- What you are asked to do -
Could you print the listing again exactly, omitting the pictures?

_ _ _ _ _ _ _

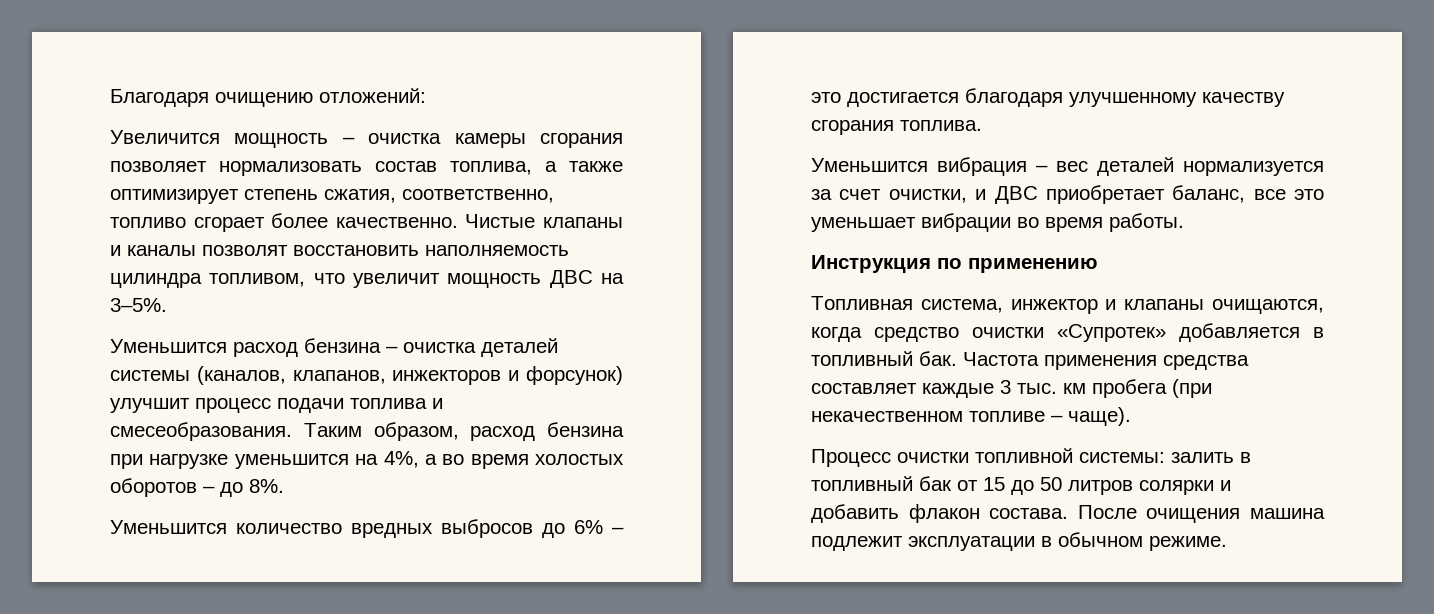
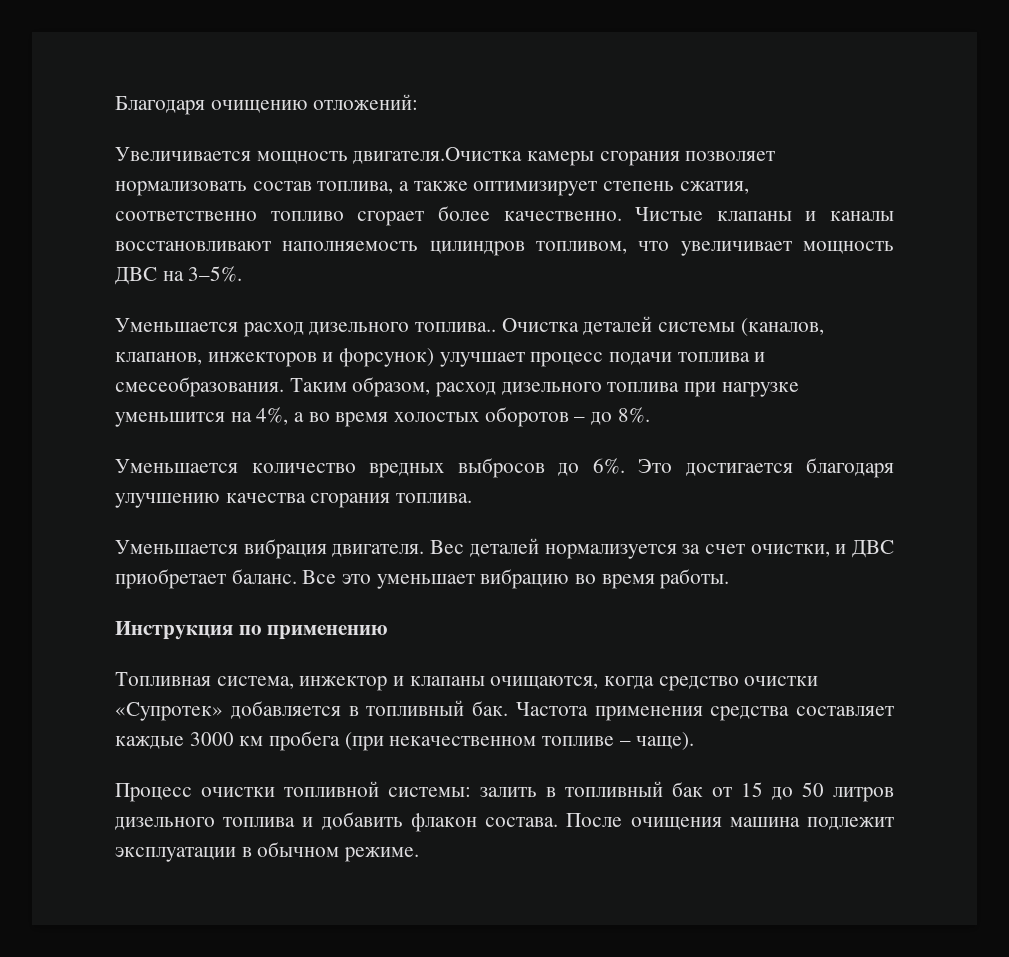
[110,130,442,148] Увеличится мощность – очистка -> [115,147,523,164] Увеличивается мощность двигателя.Очистка
[402,189,554,203] соответственно, -> [115,211,257,221] соответственно
[202,245,569,256] [110,273,202,288] позволят восстановить наполняемость цилиндра -> [115,241,525,256] восстановливают наполняемость цилиндров
[353,273,440,288] увеличит -> [680,241,792,256] увеличивает
[110,338,476,357] Уменьшится расход бензина – очистка -> [115,318,579,337] Уменьшается расход дизельного топлива.. Очистка
[110,398,190,413] улучшит -> [439,352,525,367] улучшает
[547,422,624,437] бензина -> [501,382,680,395] дизельного топлива
[110,520,227,534] Уменьшится -> [115,459,238,473] Уменьшается
[574,520,624,534] [811,88,1285,107] [811,120,982,135] [811,157,1088,176] 6% – это достигается благодаря улучшенному качеству сгорания топлива. // Уменьшится вибрация – вес -> [592,458,894,478] [115,493,473,508] [115,539,465,559] 6%. Это достигается благодаря улучшению качества сгорания топлива. // Уменьшается вибрация двигателя. Вес
[1172,185,1286,203] баланс, все -> [231,569,337,584] баланс. Все
[921,213,1011,232] вибрации -> [480,569,570,589] вибрацию
[1000,380,1057,394] 3 тыс. -> [189,732,234,746] 3000
[1139,480,1214,495] солярки -> [115,817,296,830] дизельного топлива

_ _ _ _ _ _ _

- Expected answer -
[110,130,442,148] Увеличится мощность – очистка -> [115,147,523,164] Увеличивается мощность двигателя.Очистка
[402,189,554,203] соответственно, -> [115,211,257,221] соответственно
[202,245,569,256] [110,273,202,288] позволят восстановить наполняемость цилиндра -> [115,241,525,256] восстановливают наполняемость цилиндров
[353,273,440,288] увеличит -> [680,241,792,256] увеличивает
[110,338,476,357] Уменьшится расход бензина – очистка -> [115,318,579,337] Уменьшается расход дизельного топлива.. Очистка
[110,398,190,413] улучшит -> [439,352,525,367] улучшает
[547,422,624,437] бензина -> [501,382,680,395] дизельного топлива
[110,520,227,534] Уменьшится -> [115,459,238,473] Уменьшается
[574,520,624,534] [811,88,1285,107] [811,120,982,135] [811,157,1088,176] 6% – это достигается благодаря улучшенному качеству сгорания топлива. // Уменьшится вибрация – вес -> [592,458,894,478] [115,493,473,508] [115,539,465,559] 6%. Это достигается благодаря улучшению качества сгорания топлива. // Уменьшается вибрация двигателя. Вес
[1172,185,1286,203] баланс, все -> [231,569,337,584] баланс. Все
[921,213,1011,232] вибрации -> [480,569,570,589] вибрацию
[1000,380,1057,394] 3 тыс. -> [189,732,234,746] 3000
[1139,480,1214,495] солярки -> [115,817,296,830] дизельного топлива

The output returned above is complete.